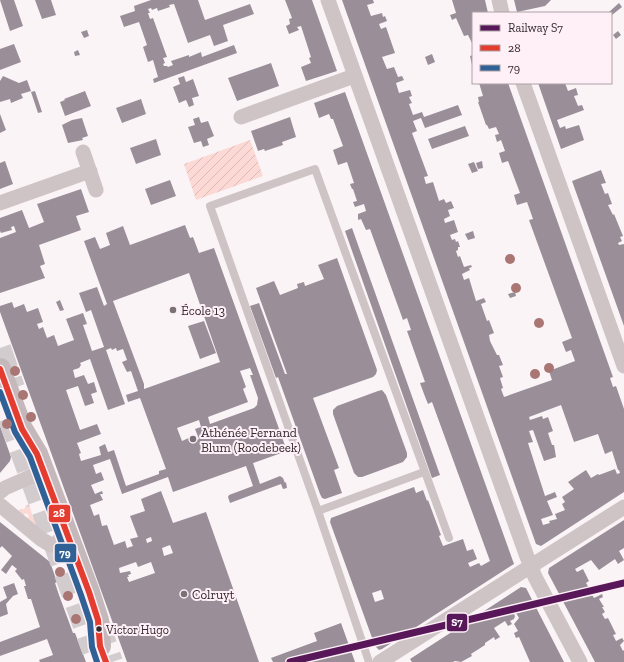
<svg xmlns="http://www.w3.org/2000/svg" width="624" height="662" viewBox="0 0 624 662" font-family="'Zilla Slab',serif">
<defs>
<pattern id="grass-tufts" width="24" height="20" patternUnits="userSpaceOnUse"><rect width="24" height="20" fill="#fcd9d5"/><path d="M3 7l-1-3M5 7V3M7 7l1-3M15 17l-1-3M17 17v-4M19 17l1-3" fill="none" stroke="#d8bab7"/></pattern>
<pattern id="garden-furrows" width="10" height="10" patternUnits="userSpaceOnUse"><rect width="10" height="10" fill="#fcd9d5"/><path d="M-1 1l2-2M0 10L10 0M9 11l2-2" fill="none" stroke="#d8bab7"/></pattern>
</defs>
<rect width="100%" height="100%" fill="#faf4f7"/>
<!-- grass -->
<path fill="url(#grass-tufts)" d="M29,504l4,14h2l4,12 -13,-10 3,-4 -3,-3 -4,3 -5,-3 3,-4h4l3,-4z"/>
<!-- garden -->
<path fill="url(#garden-furrows)" d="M250,140l13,36 -67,24 -12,-36z"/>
<!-- building -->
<path fill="#9a8f99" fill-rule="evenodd" d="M0,0h14l9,26 -13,5z
M35,0h16l5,15 -14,4z
M151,0h47l7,20 45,-16 4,10 -31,11 5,16 -14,5 -4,-11 -22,8 -14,-39 -5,1 1,2 -12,4 -1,-3 -5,2 -1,-2 -3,1 2,4h-2l2,6 3,-1 14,39 -4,1 2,5 -2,1 1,2h3l1,1 5,-2 -2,-4 18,-6v2l12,-5 1,5 32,-12 3,8 -83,30 -1,-4 5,-2 -5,-17 -5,2 -5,-15 4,-2 -8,-23 -15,5 -4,-11 15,-5 -1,-5z
M285,0h27l25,71 -31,10 -5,-14 10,-4 -2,-5 2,-1 -10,-31 -4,1 2,3 -10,4 -3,-8 4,-2 -1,-5 3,-1z
M342,0h31l1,3 -7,2 4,11 11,-3 1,4 2,-1 2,5 -8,3 2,5 5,-2 9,26 -13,4 5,12 7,-2 4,10 4,-1 2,4 -8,3 3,10 11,-3 2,6 -3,1 3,6 -3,1 4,11 9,-3 2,5 34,-12 4,10 -37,13 -4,-10 -8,3 4,10 -5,2 16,43 -4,1 2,7 7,-2 6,19 5,-2 2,4 5,-2 3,7 -6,2 2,6 -6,3 1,4 9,-3 4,12 -8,3 2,5 3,-1 1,3 2,-1 2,6h-2v3l-2,1 2,6 2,-1 4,11 7,-2 1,2 -3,1 1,2 -8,4 2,6 5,-2 7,23 8,-3 2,4 -5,2 6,17 2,-1 5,13 -5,2 1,6 7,14h2l4,10 -4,1 4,11 -3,1 3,10 -2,1 3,8 48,-17 -3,-9 26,-10 -4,-11 -5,2 -4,-10 10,-4 -43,-118 4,-1 -6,-17 -10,3 -3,-10 6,-2 -12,-32 -6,2 -3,-10 6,-2 -4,-11 -4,2 -2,-7 4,-1 -3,-7 -7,2 -2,-4h-1l-8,-23h1l-1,-5 5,-1 -4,-13h29l105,294 -3,1 3,9 3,-1 8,23v83l-83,54 -5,-2zM561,405l13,37 24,-8 7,20 7,-3 6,19h1l1,3 -3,1 -2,-5 -16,6 -1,-1 -7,4 -5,-8 -18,12 6,7 -12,8 3,5 -3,2 3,6 -10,4 2,5 -8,2 1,2 -7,2 -2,-6 12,-4 -6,-14 10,-4 -2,-5 -10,4 -17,-53 5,-1 -4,-11 4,-1 11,31 12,-4 -2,-12h-2l-4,-12 5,-2 -5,-14 -5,2 -1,-3 -12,4 -1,-3z
M452,0h33l3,13h-15v32l-5,-10 -4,1 -8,-18 -4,2 -2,-5 6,-2z
M514,0h37l-6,6 -28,6z
M619,3l3,4 -10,8 -3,-3z
M87,30l2,6 -5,2 -3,-6z
M618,31l3,4 -5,4 -3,-4z
M14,44l7,18 -21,8v-21z
M78,50l2,5 -5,1 -1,-4z
M432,54l3,8 -7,3 -3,-8z
M473,55v14l-3,-13z
M271,63l8,23 -42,15 -9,-23z
M3,76l16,7 8,-3 4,11 -10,3 2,4 -12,5 -1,-4 -10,3v-21z
M184,76l2,6 7,-3 6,17 -7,2 2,7 -5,2 -3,-7 -7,3 -6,-16 7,-3 -2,-6z
M538,83h27l3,8 8,-3 2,7 -4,1 4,10 4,-1 2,5 -27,10 3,8 5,-2 1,3 13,-4 5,15 -23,9z
M35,91l7,21 -4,1 -7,-21z
M85,91l6,15 -26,10 -5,-14 5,-2 -1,-1z
M345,92l169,472 -132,85 -3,1 -4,-4 -45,-124 1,-4 83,-31 2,6 7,-3 4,11 1,-1 13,35 -2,1 4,10 20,-7 4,12 6,-2 4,10 -9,4 2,4 9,-4 2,3 9,-5 -58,-159 -4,2 -4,-10 -4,-11 5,-1 -18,-51 4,-1 -4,-12 -4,2 -33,-91 -4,1 -5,-11 -3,1v-6l8,-3 -2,-7 -9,3 -2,-5 4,-1 -4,-12h-1l-2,-5 4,-1 -7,-21 -9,3 -5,-15 10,-4 -10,-27h-2l-2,-5 -10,4 -5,-15zM381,590l3,9 -9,3 -3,-9z
M141,99l5,15 -24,9 -6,-15z
M0,114l6,16 -6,3z
M199,117l2,6 7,-2 6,15 -7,3 2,6 -6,2 -2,-6 -7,2 -6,-16 7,-2 -2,-6z
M290,117l6,20 -14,5 1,3 -18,6 -1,-2 -6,2 -7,-20z
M82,118l6,18 -6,2 1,2 -15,3 -6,-18 10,-5z
M465,126l4,10 -37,13 -4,-10z
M156,139l5,16 -25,9 -6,-16z
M5,161l8,23 -13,5v-26z
M482,161l1,7 -5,1 -2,-6z
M474,162l4,9 -6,2 -4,-9z
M601,170l5,13 -5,1 4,10 3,-1 4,11 -4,1 5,10 1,-1 9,22 -3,1 2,4 -4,2 1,2 5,-1v82l-52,-145z
M170,180l6,16 -25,9 -6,-16z
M81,189l8,23 -13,4 5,14 -42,15 6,19 -5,2 5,12 -45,15v-55l16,-6 -2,-6 -3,1 1,3 -11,3 -1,-2v-13l22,-8 7,18 15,-6 -7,-18z
M185,225l5,13 3,-1 6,16 15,-5 73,203 -34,12 7,21 20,-8 3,2 2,5 1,-1 1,6 -4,1 -2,-5 -51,19 -2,-6 1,-2 24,-9 -7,-20 -73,26 -5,-15 -46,17 -12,-35 -17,6 3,9 5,-2 3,8 -13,5 4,9 7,-3 1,3h-3l3,6 -13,5 4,11 5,-2 3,12 5,-1 7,20 11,-4 2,7 6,-2 -3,-7 8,-2 -8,-21 15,-5 -4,-12 20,-8 12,32 33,-11 53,150h-132l-127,-350v-6l12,-4 2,6 10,-4 3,8 11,-4 5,14 -6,2 2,5 4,-2 4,11 7,-3 4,11 16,-6 -8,-21 17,-6 4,11 -4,1 9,26 12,-4 -13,-37 -5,2 -7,-19 18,-6 7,19 3,-2 -23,-63 11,-4 5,12 10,-4 -4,-12 17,-7 7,19zM189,273l31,89 -76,27v-5l-31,-83zM111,348l1,2 4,-2 1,3 6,-2 4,11 -5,2 5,10 4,-1 7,20 -12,4 2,7 12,-4 26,71 -7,2v3l-33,12 -12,-36 -6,2 -3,-8 -6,3 2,8 -20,6 -2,-7 2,-1 -4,-10 24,-9 -4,-10 -17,6 -14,-40 12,-4 7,20 9,-3 -3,-9 6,-2 -3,-10 -6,2 -4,-9 -9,3 -2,-8 6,-2 2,-3 -1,-2 10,-4 18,51 17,-6 -19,-54zM250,368l3,7h-3l8,23 -1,7 -3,3 -44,16 -2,-7 40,-15 -5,-13 3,-2 -6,-16zM199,420l2,7 -6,2 4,10 -7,3 -1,-5 -9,4 -5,-13zM151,537l1,4 -5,2 -1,-4zM170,545l3,8 -9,3 -2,-8zM136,562l2,5 13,-5 4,11 -26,9 -2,-5h2l-1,-2 3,-1 -1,-3 -10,2 -1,-5z
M352,228l88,247 -8,3 -87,-247z
M473,231l2,7 -7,2 -3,-6z
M337,258l40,112 -1,4 -3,3 -60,21 26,70 -5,2 8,23 -17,6 -3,-1 -2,-4 -42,-117 -2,1 -26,-72 9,-3 26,71h2l-31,-86 18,-7 6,14 18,-7 -1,-4 7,-2 1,4 19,-7 -6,-14z
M515,292l1,4 -6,2 -2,-4z
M60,300l4,10 -4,1 -4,-9z
M204,321l12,32 -16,6 -12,-33z
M382,390l4,5 21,58v4l-4,5 -41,15h-4l-4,-4 -21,-59v-4l4,-4 41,-15z
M0,426l11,31 -1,4 -10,12z
M624,520v28l-5,3 5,9 -6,4 -3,-5 -16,11 -8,-10 -16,9 2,3 6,-3 6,12 -3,2 3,5 2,-1 3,4 -3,2 3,5 8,-4 1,3 -4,2 5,8h-2l3,5 -3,2 3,5 3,-1 8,16 -3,1 3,6 6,-3 2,3 -4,4 3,6 1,-1v12h-29l-47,-89 1,-5z
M0,522l50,40 7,20 -2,1 4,12 14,38h2l11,29h-46l-1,-2 14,-5 -6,-16 -47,17v-14l40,-15 -9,-28h-3l-4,-13h2l-2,-7 -2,1 -7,-9 2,-2 -5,-4 -6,9 -5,-4 11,-14 -10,-10 -2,2z
M14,583l4,11 -5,2 -7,8 2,10 -8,3v-15l7,-4 -4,-11z
M521,587l5,1 38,74h-34l-11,-25 -3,1 -2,-5 4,-2 -4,-7 5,-6 -3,-5 -2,1 1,2 -1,3 -4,2 2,3 -4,2 -3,-5 -11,7 6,9 -5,3 -1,-3 -9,6v2l-14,9 1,2 -11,6 -6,-1 -2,1h-41l-2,-3z
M341,623l14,39h-82l-2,-4 46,-17 -3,-8z"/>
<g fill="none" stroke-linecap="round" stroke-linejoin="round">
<!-- highway-tunnel -->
<path stroke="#d2cccf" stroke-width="22" stroke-dasharray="22 11" stroke-linecap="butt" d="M0,348l14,40
M9,418l84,233
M99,624l13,38"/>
<!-- lane -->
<path stroke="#cec3c5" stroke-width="8" d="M318,511l106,-39
M369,662l-51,-151 -108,-305 105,-37 134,369"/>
<!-- street -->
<path stroke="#cec3c5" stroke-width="15" d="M328,0l198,554 9,23 45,85
M499,0l3,13
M523,83l101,283
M241,117l113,-41
M83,152l13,38
M0,203l90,-32
M0,492l5,-4 27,-12 14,3
M0,505l41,34 10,6 5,-1 10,-12
M380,662l244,-155"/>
<!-- secondary -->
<path stroke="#c5b8bb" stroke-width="22" d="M0,369l22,60 15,25 52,138 9,28 2,26"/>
<defs>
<path id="bus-1" d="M0,369l22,60 15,25 52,138 9,28 2,26 6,16"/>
<path id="bus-2" d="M0,392l15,40 15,25 51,138 9,27 2,25 5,15"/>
</defs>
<!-- bus-1 casing -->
<use href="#bus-1" stroke="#fef0f6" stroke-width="9"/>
<!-- bus-2 casing -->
<use href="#bus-2" stroke="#fef0f6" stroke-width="9"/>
<!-- bus-1 -->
<use href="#bus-1" stroke="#e43c2e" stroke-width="6"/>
<!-- bus-2 -->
<use href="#bus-2" stroke="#306196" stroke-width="6"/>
<defs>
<path id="rail-1" d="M290,662l334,-79"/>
</defs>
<!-- rail-1 casing -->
<use href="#rail-1" stroke="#fef0f6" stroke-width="10"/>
<!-- rail-1 -->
<use href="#rail-1" stroke="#571759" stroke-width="7"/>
</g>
<!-- trees -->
<g fill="#a97674">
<circle cx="510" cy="259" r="5"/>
<circle cx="516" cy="288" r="5"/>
<circle cx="539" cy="323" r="5"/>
<circle cx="549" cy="368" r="5"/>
<circle cx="15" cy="371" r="5"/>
<circle cx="535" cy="374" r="5"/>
<circle cx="23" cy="395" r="5"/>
<circle cx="31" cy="417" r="5"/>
<circle cx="7" cy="424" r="5"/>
<circle cx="60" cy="572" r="5"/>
<circle cx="68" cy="596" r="5"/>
<circle cx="76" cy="619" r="5"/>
</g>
<!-- markers -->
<g fill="#797175" stroke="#fef0f6" stroke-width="1.5">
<circle cx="173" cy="310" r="4"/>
<circle cx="193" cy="439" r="4"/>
<circle cx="184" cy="594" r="4"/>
</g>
<circle fill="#332a2f" stroke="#fef0f6" stroke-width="1.5" cx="99" cy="629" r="3.5"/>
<g text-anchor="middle" stroke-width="4" stroke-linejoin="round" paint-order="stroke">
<!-- bus labels -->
<g font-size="12" fill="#332a2f" stroke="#fef0f6" text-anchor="start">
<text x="106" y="634">Victor Hugo</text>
</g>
<!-- poi labels -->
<g font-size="13" fill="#332a2f" stroke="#fef0f6" text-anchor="start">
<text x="181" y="315">École 13</text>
<text x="201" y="437">Athénée Fernand<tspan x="201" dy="15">Blum (Roodebeek)</tspan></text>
<text x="192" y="599">Colruyt</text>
</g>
</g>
<g stroke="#fef0f6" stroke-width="1.5">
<rect x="48" y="504" width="23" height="19" rx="4" fill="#e43c2e"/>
<rect x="54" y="543" width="23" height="20" rx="4" fill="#306196"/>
<rect x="446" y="613" width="22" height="19" rx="4" fill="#571759"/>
</g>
<g font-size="11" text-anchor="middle" font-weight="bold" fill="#fff">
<text x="59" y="517">28</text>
<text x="65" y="557">79</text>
<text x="457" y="626">S7</text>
</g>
<!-- legend -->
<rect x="472" y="12" width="140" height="72" fill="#fef0f6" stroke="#ada1a6"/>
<rect x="480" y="25" width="20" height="6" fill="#571759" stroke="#ada1a6"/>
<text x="508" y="32" font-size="12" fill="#332a2f">Railway S7</text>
<rect x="480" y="45" width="20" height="6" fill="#e43c2e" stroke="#ada1a6"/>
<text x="508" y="52" font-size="12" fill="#332a2f">28</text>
<rect x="480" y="65" width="20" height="6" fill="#306196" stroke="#ada1a6"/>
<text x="508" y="72" font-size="12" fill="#332a2f">79</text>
</svg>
• • • • • • •
A complete answer reproduces every line of the records in which the word "round" occurs.

<g fill="none" stroke-linecap="round" stroke-linejoin="round">
<g text-anchor="middle" stroke-width="4" stroke-linejoin="round" paint-order="stroke">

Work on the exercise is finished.